:: Text under study

Aylan is one of some 3,700 people who die trying to reach Europe in 2015, including his mother and his brother, according to the International Organization for Migration (IOM).
In the first eight months of 2016 alone, another 3,165 die or go missing at sea — a sharp rise from 2,656 people in the same period last year.
Even before Aylan's photo makes headlines around the world, German Chancellor Angela Merkel takes the lead on the migrant crisis.
"We can do this," becomes her rallying cry and grateful refugees name her "Mama Merkel."
She then presses the EU to adopt a quota system to share out the influx throughout the bloc — without setting a limit on numbers.
Britain and France make modest pledges to accept 20,000 to 24,000 Syrian migrants each over several years.
But several countries such as Hungary, which lies on the Balkan route to northern and western Europe, resist.
Over the weekend of Sept. 5-6 in 2015 alone, more than 20,000 people reach Germany, which then reinstates border controls on Sept. 13, 2015.
Criticism of Merkel's open-door policy grows within her own conservative party.
In 2015, around 1 million migrants reach Germany, setting a record for the nation.
The Czech Republic and Slovakia follow Germany's lead and reinstate border controls, while Hungary builds a reinforced fence on its frontier with Serbia.
Hungarian Prime Minister Viktor Orban pushes through a law punishing "illegal border crossing" with prison terms of up to five years and scheduled an October 2016 referendum on the disputed EU quota plan.

::::
:: Given information

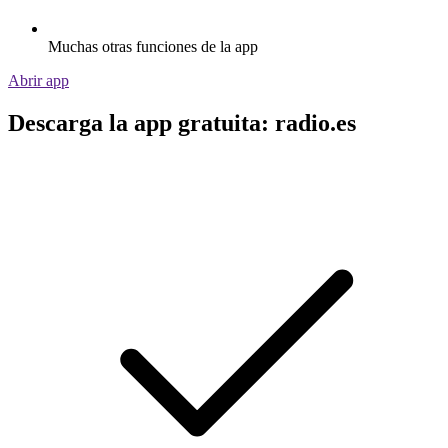
Muchas otras funciones de la app
Abrir app
Descarga la app gratuita: radio.es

::::

Work instructions:
Transcribe the part of the migrant crisis passage that begins at the words "In the first" and stops after "over several years.".

Output below:
In the first eight months of 2016 alone, another 3,165 die or go missing at sea — a sharp rise from 2,656 people in the same period last year.
Even before Aylan's photo makes headlines around the world, German Chancellor Angela Merkel takes the lead on the migrant crisis.
"We can do this," becomes her rallying cry and grateful refugees name her "Mama Merkel."
She then presses the EU to adopt a quota system to share out the influx throughout the bloc — without setting a limit on numbers.
Britain and France make modest pledges to accept 20,000 to 24,000 Syrian migrants each over several years.